Percutaneous coronary intervention (PCI) is now the dominant revascularisation therapy for coronary artery disease, with nearly 3 million PCIs undertaken per annum world-wide. One of the last remaining challenges to PCI success is in cases of chronic total occlusions (CTO), where average UK success rates are around 66% (BCIS Data). It is only in the more experienced hands that success rates of 80–90% are achieved (EuroCTO club data).There is a need to develop alternative, effective therapies for CTO failures and to this end we have explored therapeutic angiogenesis to enhance antegrade collateral circulation and provide symptom relief in difficult CTO cases. We have investigated the stimulation of endothelial cell (EC) angiogenesis via stabilisation of hypoxia inducible factor (HIF) using two prolyl-hydroxylase inhibitors (PHI). We previously reported that di-methyl oxalylglycine (DMOG) loaded onto a polymer-coated stent increased collateral neovascularisation in a porcine CTO model. We now describe the actions of the PHI FG-2216/BIQ, which unlike DMOG has already been approved for use in man being trialled in patients with renal anaemia.
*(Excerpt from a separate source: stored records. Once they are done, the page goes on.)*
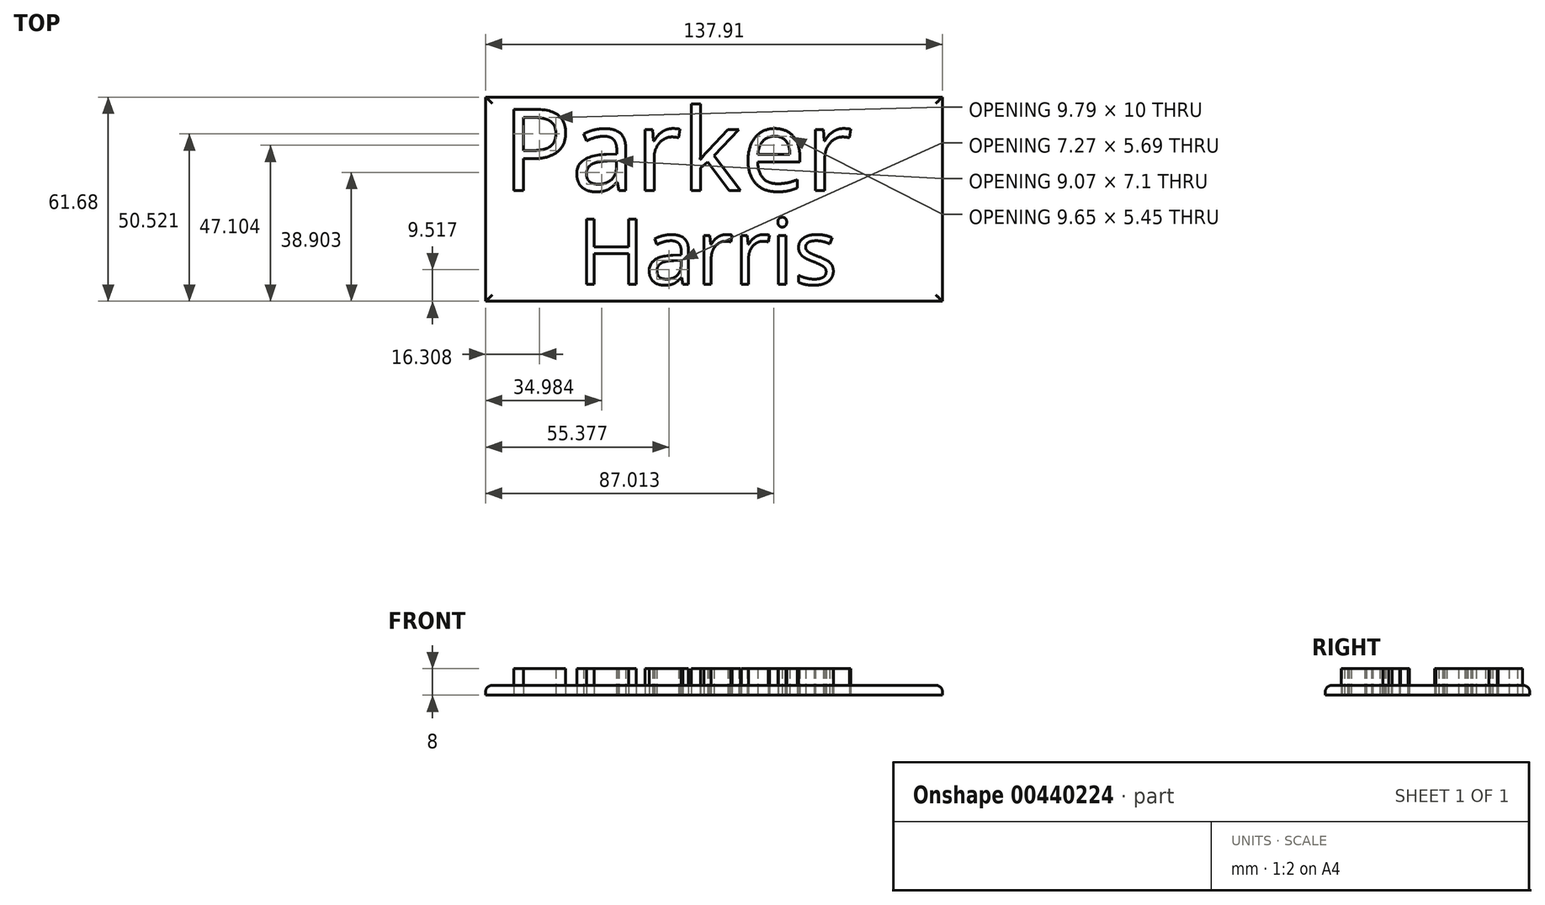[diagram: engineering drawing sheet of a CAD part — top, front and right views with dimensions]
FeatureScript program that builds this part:
annotation { "Feature Type Name" : "Feature", "Feature Type Description" : "" }
export const myFeature = defineFeature(function(context is Context, id is Id, definition is map)
    precondition{}
    {
        {
            var Q0;
            Q0=qCreatedBy(makeId("Top.planeOp"),FACE);
            var sketch = newSketch(context, id + "F0", { "sketchPlane" : qUnion([Q0])});
            skText(sketch, "E0", { "text": "Parker", "fontName": "OpenSans-Regular.ttf"});
            const initialGuessF0  = {"E0": [-0.06524, 0.00099, 1, 0, 0.02483]};
            skSetInitialGuess(sketch, initialGuessF0);
            skSolve(sketch);
        }
        {
            var Q0;
            Q0=qCreatedBy(makeId("Top.planeOp"),FACE);
            var sketch = newSketch(context, id + "F1", { "sketchPlane" : qUnion([Q0])});
            skText(sketch, "E1", { "text": "Harris", "fontName": "OpenSans-Regular.ttf"});
            const initialGuessF1  = {"E1": [-0.04268, -0.0273, 1, 0, 0.0199]};
            skSetInitialGuess(sketch, initialGuessF1);
            skSolve(sketch);
        }
        {
            var Q0;
            Q0 = qSketchRegion(id + "F1", true);
            var Q1;
            Q1 = qSketchRegion(id + "F0", true);
            extrude(context, id + "F2", {"entities" : qUnion([Q0, Q1]), "depth" : 8 * mm});
        }
        {
            var Q0;
            Q0=qCreatedBy(makeId("Top.planeOp"),FACE);
            var sketch = newSketch(context, id + "F3", { "sketchPlane" : qUnion([Q0])});
            skLineSegment(sketch, "E2.bottom", {"start": v(-70.4, 29.29) * mm, "end": v(67.5, 29.29) * mm});
            skLineSegment(sketch, "E2.top", {"start": v(-70.4, -32.4) * mm, "end": v(67.5, -32.4) * mm});
            skLineSegment(sketch, "E2.left", {"start": v(-70.4, 29.29) * mm, "end": v(-70.4, -32.4) * mm});
            skLineSegment(sketch, "E2.right", {"start": v(67.5, 29.29) * mm, "end": v(67.5, -32.4) * mm});
            skSolve(sketch);
        }
        {
            var Q0;
            Q0=makeQuery(id+"F3.imprint","IMPRINT",FACE,{"disambiguationData":[TD([[makeQuery(id+"F3.imprint","IMPRINT",EDGE,{"derivedFrom":sQuery(id+"F3.wireOp",EDGE,"E2.bottom")}),-1.0]])]});
            extrude(context, id + "F4", {"entities" : qUnion([Q0]), "depth" : 3 * mm});
        }
        {
            var Q0;
            Q0=makeQuery(id+"F4.opExtrude","CAP_EDGE",EDGE,{"disambiguationData":[OSD([sQuery(id+"F3.wireOp",EDGE,"E2.top")])],"isStart":false});
            var Q1;
            Q1=makeQuery(id+"F4.opExtrude","CAP_EDGE",EDGE,{"disambiguationData":[OSD([sQuery(id+"F3.wireOp",EDGE,"E2.right")])],"isStart":false});
            var Q2;
            Q2=makeQuery(id+"F4.opExtrude","CAP_EDGE",EDGE,{"disambiguationData":[OSD([sQuery(id+"F3.wireOp",EDGE,"E2.bottom")])],"isStart":false});
            var Q3;
            Q3=makeQuery(id+"F4.opExtrude","CAP_EDGE",EDGE,{"disambiguationData":[OSD([sQuery(id+"F3.wireOp",EDGE,"E2.left")])],"isStart":false});
            fillet(context, id + "F5", {"entities" : qUnion([Q0, Q1, Q2, Q3]), "radius" : 2 * mm, "tangentPropagation" : true, "allowEdgeOverflow" : false});
        }
    });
Human umbilical vein endothelial cells (HUVECs) were cultured on growth factor reduced Matrigel in the presence of FG-2216 at a range of doses (from 0 to 500 μM). Endothelial cell (EC) tubule formation was measured at 6 h by image analysis of photomicrographs (image J). Western blotting was used to assess expression of HIF-1α in HUVEC after treatment with 500 μM FG-2216/BIQ for up to 24 h. Quantitative real time RT-PCR (qPCR) was used to examine the expression of vascular endothelial cell growth factor (VEGF) mRNA from treated HUVEC (up to 24 h).
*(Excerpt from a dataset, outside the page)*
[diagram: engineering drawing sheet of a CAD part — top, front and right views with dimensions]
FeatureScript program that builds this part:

We report that as with DMOG, FG-2216 has a dose response, pro-angiogenic effect on HUVEC, with significantly enhanced tubule formation on Matrigel, compared to control (107 vs 21, p < 0.05) (Figure 1). Western blotting analysis of HUVEC protein demonstrated stabilisation of HIF-1α protein within 1–2 h of treatment with FG-2216, and qPCR results showed an increase in mRNA for the main angiogenic target of HIF-1α, vascular endothelial cell growth factor (VEGF).
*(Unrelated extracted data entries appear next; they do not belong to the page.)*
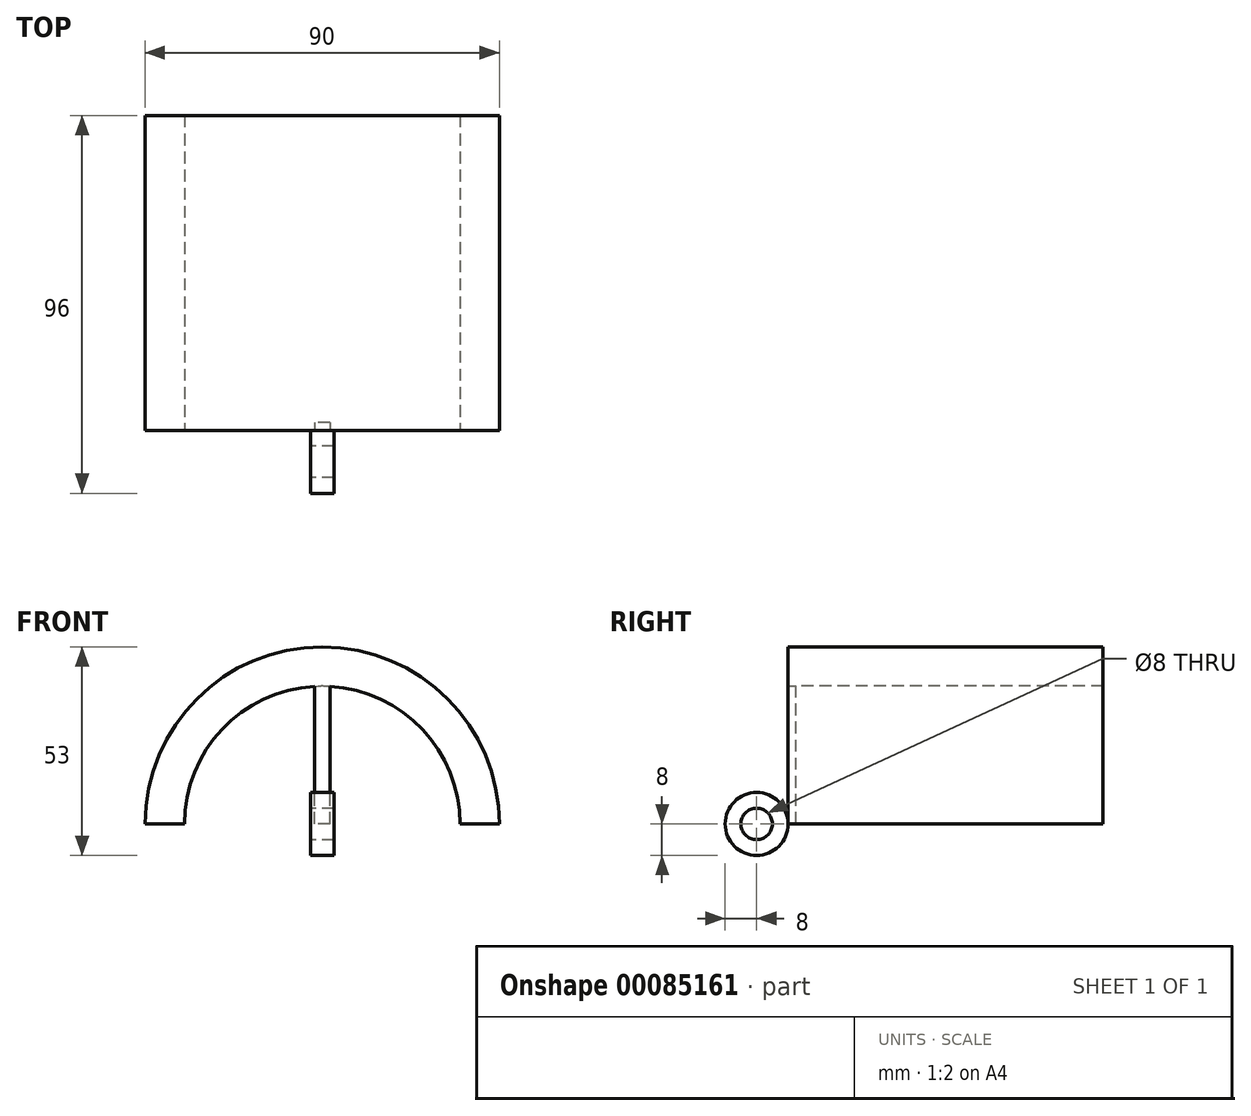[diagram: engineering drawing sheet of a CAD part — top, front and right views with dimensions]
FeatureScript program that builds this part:
annotation { "Feature Type Name" : "Feature", "Feature Type Description" : "" }
export const myFeature = defineFeature(function(context is Context, id is Id, definition is map)
    precondition{}
    {
        {
            var Q0;
            Q0=qCreatedBy(makeId("Front.planeOp"),FACE);
            var sketch = newSketch(context, id + "F0", { "sketchPlane" : qUnion([Q0])});
            skPoint(sketch, "E0.middle", {"position": v(0, 35) * mm});
            skArc(sketch, "E1", {"start": v(45, 0) * mm, "mid": v(0, 45) * mm, "end": v(-45, 0) * mm});
            skLineSegment(sketch, "E2", {"start": v(-45, 0) * mm, "end": v(-35, 0) * mm});
            skLineSegment(sketch, "E3", {"start": v(45, 0) * mm, "end": v(35, 0) * mm});
            skArc(sketch, "E4", {"start": v(35, 0) * mm, "mid": v(0, 35) * mm, "end": v(-35, 0) * mm});
            skLineSegment(sketch, "E5", {"start": v(0, 0) * mm, "end": v(-2, 0) * mm});
            skLineSegment(sketch, "E6", {"start": v(0, 0) * mm, "end": v(2, 0) * mm});
            skLineSegment(sketch, "E7", {"start": v(-2, 0) * mm, "end": v(-2, 34.94) * mm});
            skLineSegment(sketch, "E8", {"start": v(2, 0) * mm, "end": v(2, 34.94) * mm});
            skSolve(sketch);
        }
        {
            var Q0;
            Q0=qCreatedBy(makeId("Right.planeOp"),FACE);
            var sketch = newSketch(context, id + "F1", { "sketchPlane" : qUnion([Q0])});
            skLineSegment(sketch, "E9", {"start": v(0, 0) * mm, "end": v(-16, 0) * mm});
            skCircle(sketch, "E10", {"center": v(-8, 0) * mm, "radius": 8 * mm});
            skCircle(sketch, "E11", {"center": v(-8, 0) * mm, "radius": 4 * mm});
            skSolve(sketch);
        }
        {
            var Q0;
            Q0 = qSketchRegion(id + "F1", true);
            extrude(context, id + "F2", {"entities" : qUnion([Q0]), "endBound" : BoundingType.SYMMETRIC, "depth" : 6 * mm});
        }
        {
            var Q0;
            Q0=makeQuery(id+"F0.imprint","IMPRINT",FACE,{"disambiguationData":[TD([[makeQuery(id+"F0.imprint","IMPRINT",EDGE,{"derivedFrom":sQuery(id+"F0.wireOp",EDGE,"E1")}),1.0]])]});
            extrude(context, id + "F3", {"entities" : qUnion([Q0]), "oppositeDirection" : true, "depth" : 80 * mm});
        }
        {
            var Q0;
            Q0=qCreatedBy(makeId("Front.planeOp"),FACE);
            var sketch = newSketch(context, id + "F4", { "sketchPlane" : qUnion([Q0])});
            skArc(sketch, "E12", {"start": v(35, 0) * mm, "mid": v(0, 35) * mm, "end": v(-35, 0) * mm});
            skLineSegment(sketch, "E13", {"start": v(0, 0) * mm, "end": v(-2, 0) * mm});
            skLineSegment(sketch, "E14", {"start": v(0, 0) * mm, "end": v(2, 0) * mm});
            skLineSegment(sketch, "E15", {"start": v(-2, 0) * mm, "end": v(-2, 35) * mm});
            skLineSegment(sketch, "E16", {"start": v(2, 0) * mm, "end": v(2, 34.94) * mm});
            skSolve(sketch);
        }
        {
            var Q0;
            Q0 = qSketchRegion(id + "F4", true);
            extrude(context, id + "F5", {"entities" : qUnion([Q0]), "operationType" : NewBodyOperationType.ADD, "oppositeDirection" : true, "depth" : 2 * mm});
        }
    });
These proof of concept investigations confirm that FG-2216 has a pro-angiogenic effect in-vitro and is valid for testing in in-vivo models of CTO, with the potential for translation to man.We are currently developing novel strategies for the local, sustained delivery/release of FG-2216 such as drug eluting absorbable stenting and micro-sphere delivery as well as routine DES delivery to ensure slow release over long periods. These will be tested in the porcine CTO model developed by our group. We have a novel approach to perfusion by inducing therapeutic angiogenesis as an effective, innovative therapy for difficult CTO in man. Spin off therapies include peri-infarct ischaemia.